Vaccins contre le Covid-19: Pfizer prend du retard

La Belgique recevra finalement moins de doses du vaccin Pfizer que prévu en janvier, alors que d'autres pays ont déjà commencé les vaccinations ou accordé leur autorisation.

Moins de doses que prévu pour la Belgique. - AFP

600.000 doses du vaccin de Pfizer-BioNTech. C’est ce qui était prévu pour la Belgique dès janvier, permettant ainsi de vacciner 300.000 personnes – car deux doses sont nécessaires par patient. Mais, la firme ayant accumulé du retard dans la production au niveau mondial, notre pays n’en recevra finalement, dans un premier temps, que la moitié.

Selon les promesses de la société américaine, « ce retard sera rattrapé en grande partie – mais pas entièrement – dans le courant du mois de février », a indiqué au Soir le cabinet du ministre de la Santé Frank Vandenbroucke, précisant que toute l’Europe devra faire face à ce problème. Pfizer n’atteindra d’ailleurs pas l’objectif de fournir 25 millions de doses aux Européens d’ici fin décembre.

Ce retard n’empêchera pas de débuter la campagne de vaccination le 5 janvier en Belgique, mais il entraînera néanmoins quelques modifications dans son planning. Avec 300.000 doses au lieu de 600.000, les maisons de repos et les hôpitaux ne pourront pas être vaccinés simultanément. La priorité sera donnée aux seniors. Ensuite viendront les soignants de première ligne.

Sept pays ont déjà autorisé le vaccin Pfizer-BioNTech

Sans vouloir confirmer ou infirmer cette information, l’Agence fédérale du médicament rappelle que la première étape, avant la mise sur le marché de ce vaccin de l’alliance américano-allemande, c’est son autorisation.

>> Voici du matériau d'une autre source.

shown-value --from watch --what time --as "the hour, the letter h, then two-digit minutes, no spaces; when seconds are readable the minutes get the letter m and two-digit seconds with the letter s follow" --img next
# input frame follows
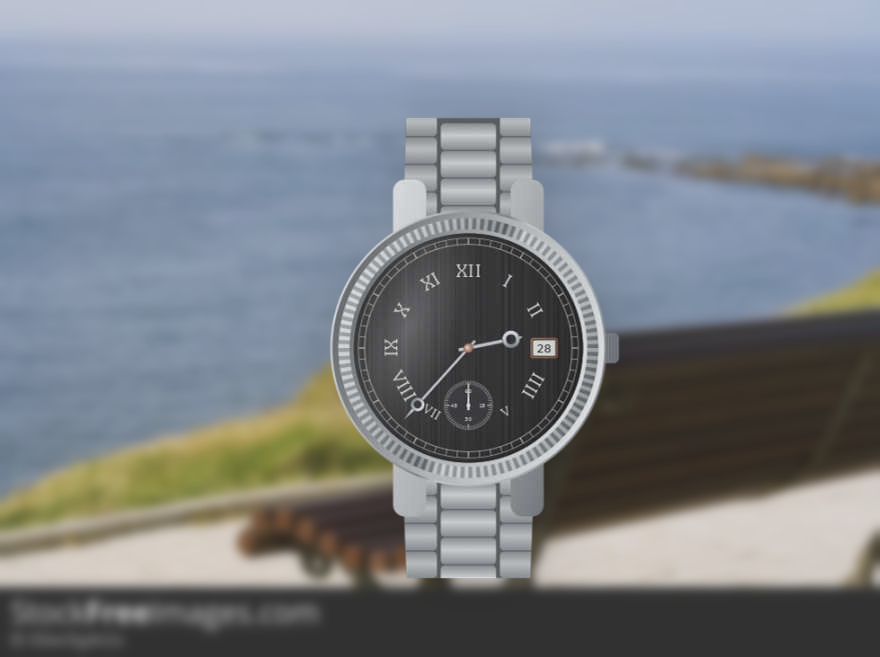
2h37
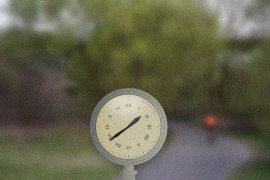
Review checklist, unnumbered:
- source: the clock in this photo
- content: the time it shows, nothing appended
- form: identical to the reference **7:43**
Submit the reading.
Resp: **1:39**
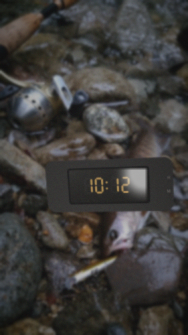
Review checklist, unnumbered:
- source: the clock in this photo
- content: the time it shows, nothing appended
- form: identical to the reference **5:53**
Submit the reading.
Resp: **10:12**
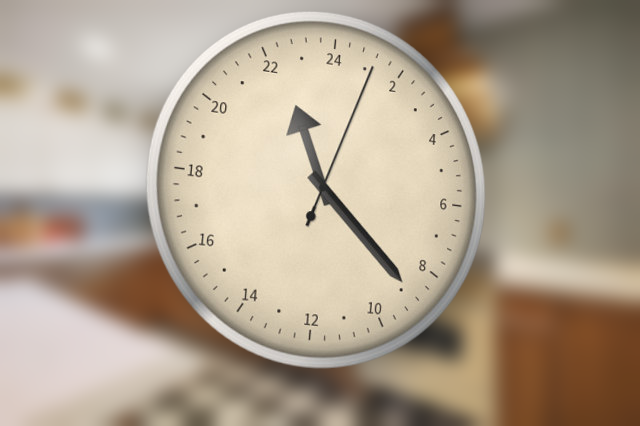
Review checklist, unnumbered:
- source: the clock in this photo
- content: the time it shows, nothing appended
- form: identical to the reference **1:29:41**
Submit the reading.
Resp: **22:22:03**
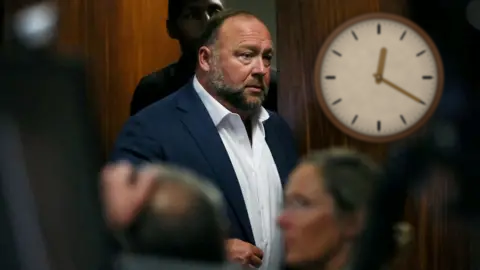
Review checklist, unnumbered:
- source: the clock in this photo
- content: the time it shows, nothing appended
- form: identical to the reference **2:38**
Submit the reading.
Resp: **12:20**
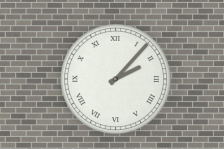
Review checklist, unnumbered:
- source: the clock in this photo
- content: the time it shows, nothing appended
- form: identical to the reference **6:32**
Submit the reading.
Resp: **2:07**
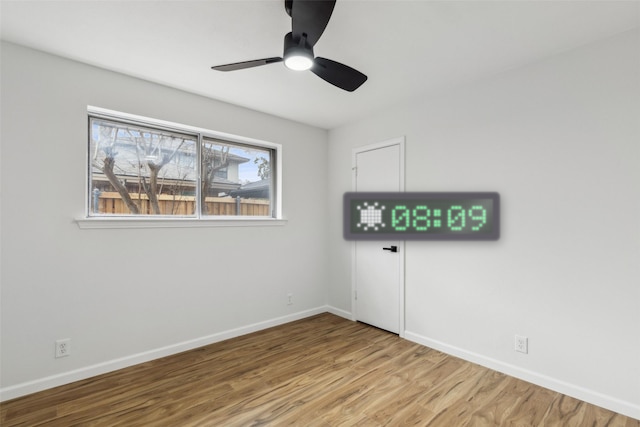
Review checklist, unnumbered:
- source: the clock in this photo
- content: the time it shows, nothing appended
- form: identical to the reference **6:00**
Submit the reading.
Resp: **8:09**
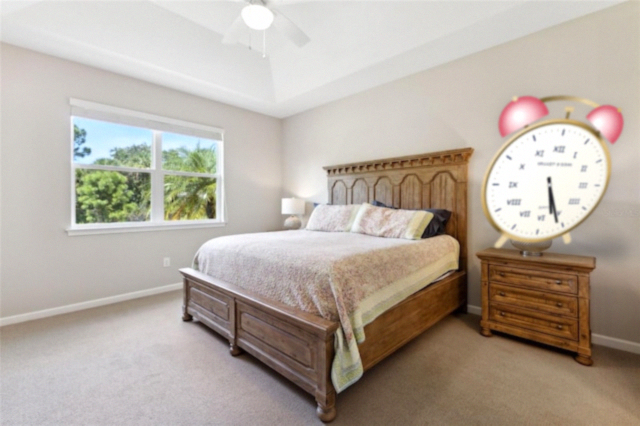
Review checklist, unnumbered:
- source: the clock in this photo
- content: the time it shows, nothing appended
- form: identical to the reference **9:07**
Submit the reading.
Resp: **5:26**
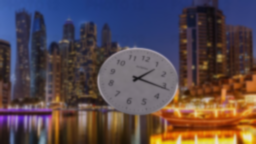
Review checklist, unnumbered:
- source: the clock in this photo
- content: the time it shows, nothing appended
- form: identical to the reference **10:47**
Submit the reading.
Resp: **1:16**
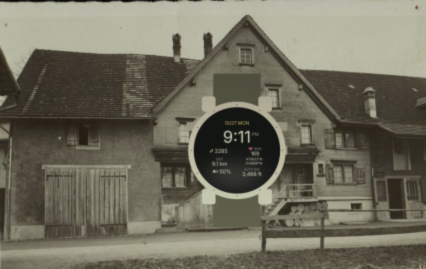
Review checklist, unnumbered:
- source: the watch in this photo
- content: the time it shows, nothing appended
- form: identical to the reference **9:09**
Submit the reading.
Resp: **9:11**
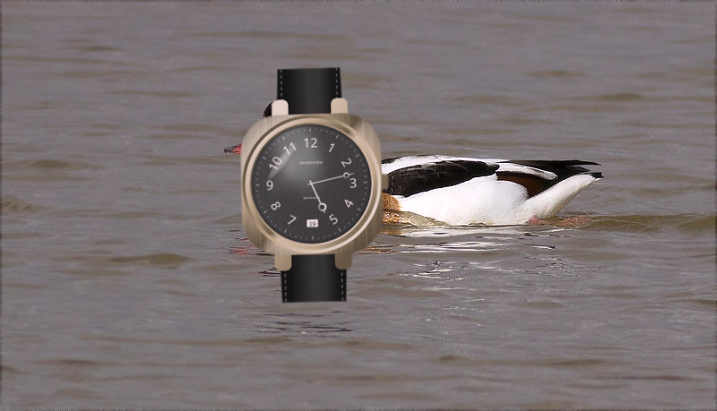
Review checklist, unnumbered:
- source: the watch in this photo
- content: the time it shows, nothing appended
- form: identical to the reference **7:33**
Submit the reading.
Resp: **5:13**
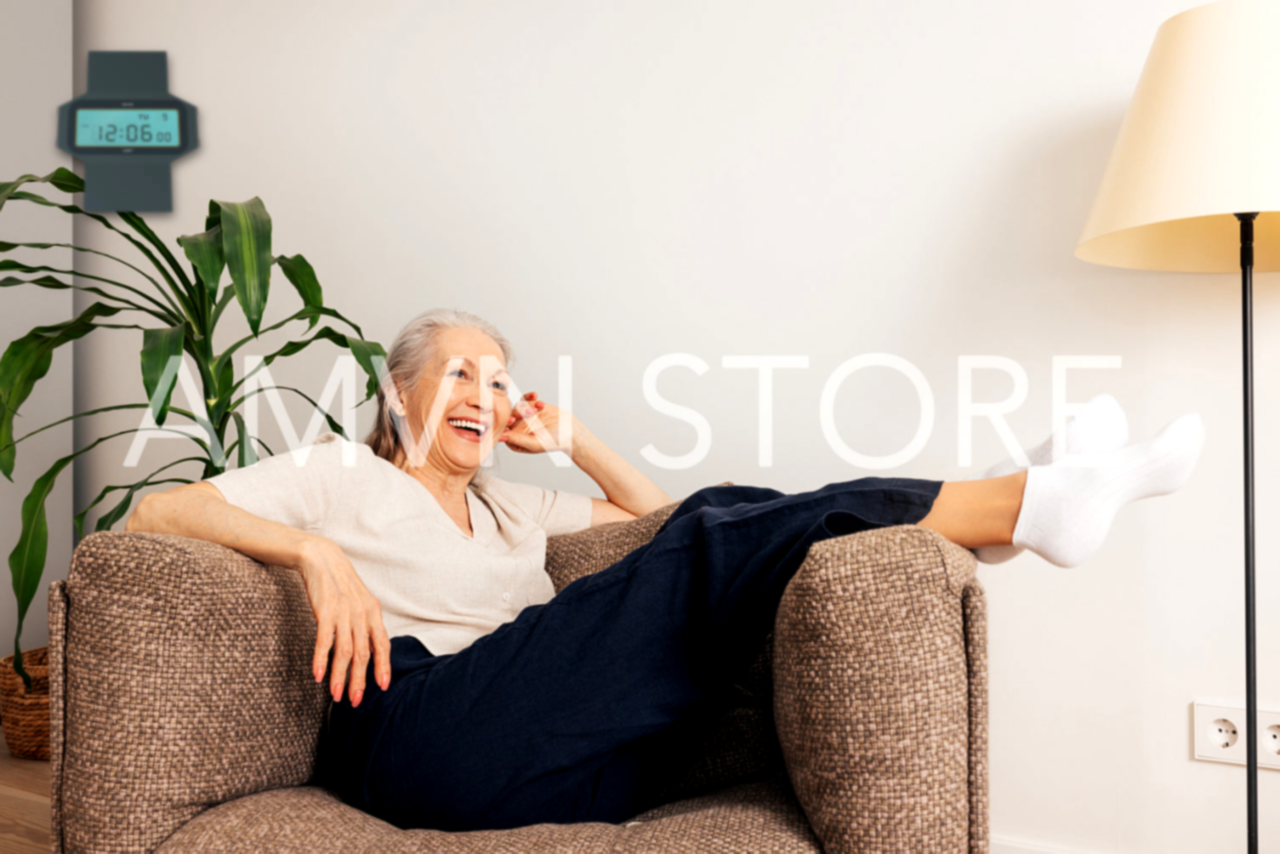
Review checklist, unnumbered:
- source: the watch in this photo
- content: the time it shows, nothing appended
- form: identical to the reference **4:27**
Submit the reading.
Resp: **12:06**
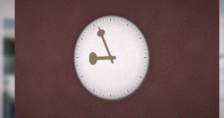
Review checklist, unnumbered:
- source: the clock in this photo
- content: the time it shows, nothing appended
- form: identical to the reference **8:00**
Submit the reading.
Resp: **8:56**
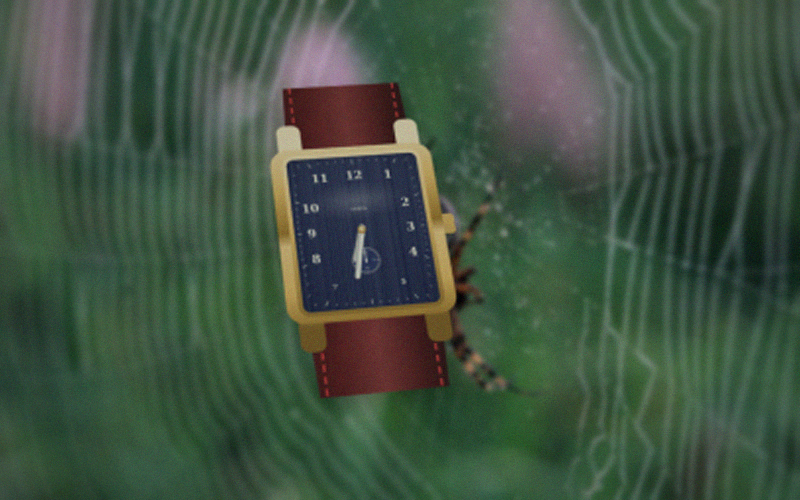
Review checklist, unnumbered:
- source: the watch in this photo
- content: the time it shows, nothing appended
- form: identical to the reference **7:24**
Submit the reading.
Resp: **6:32**
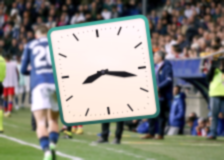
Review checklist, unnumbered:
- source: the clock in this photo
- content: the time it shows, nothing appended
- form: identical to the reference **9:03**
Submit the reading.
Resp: **8:17**
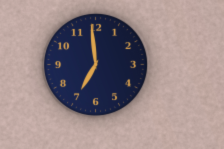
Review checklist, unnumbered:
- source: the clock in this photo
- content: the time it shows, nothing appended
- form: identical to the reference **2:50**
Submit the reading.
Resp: **6:59**
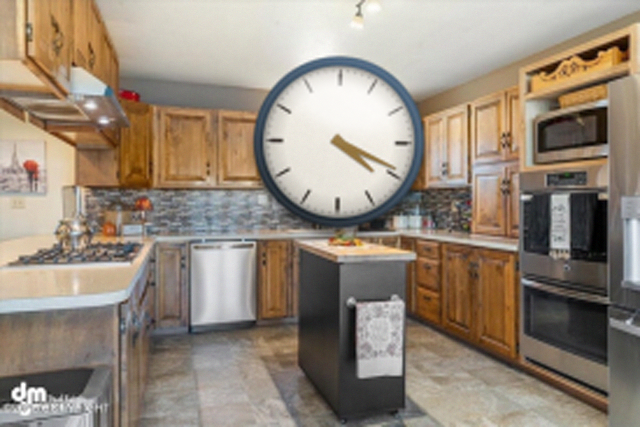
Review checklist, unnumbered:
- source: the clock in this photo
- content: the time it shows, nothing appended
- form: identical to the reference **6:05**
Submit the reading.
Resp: **4:19**
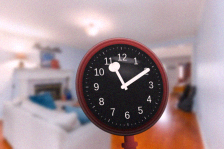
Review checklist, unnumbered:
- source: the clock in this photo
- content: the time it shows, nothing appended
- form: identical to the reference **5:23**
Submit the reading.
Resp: **11:10**
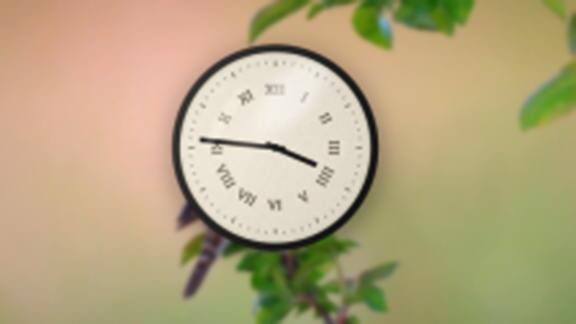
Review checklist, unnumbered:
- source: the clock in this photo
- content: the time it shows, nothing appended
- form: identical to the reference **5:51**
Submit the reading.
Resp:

Celle-ci a déjà été accordée au Royaume-Uni, premier pays occidental à avoir déployé sa campagne massive de vaccination, au Canada, au Bahreïn, en Arabie saoudite et au Mexique.

Dernier pays à avoir reçu le feu vert: les Etats-Unis, sous la pression de Donald Trump. Selon le Washington Post, la Maison Blanche a sommé vendredi le chef de l’Agence américaine des médicaments (FDA) d’autoriser le jour même le vaccin de Pfizer/BioNTech contre le Covid-19, ou de démissionner. « Sortez le fichu vaccin maintenant », a écrit le futur ex-président, visiblement impatient, alors que la décision de la FDA était de toute façon attendue durant le week-end. Après l’autorisation du vaccin, le Républicain a promis vendredi soir une première injection « dans moins de 24 heures ». « Aujourd’hui, notre pays a réalisé un miracle médical », s’est-il félicité dans une courte vidéo publiée sur Twitter.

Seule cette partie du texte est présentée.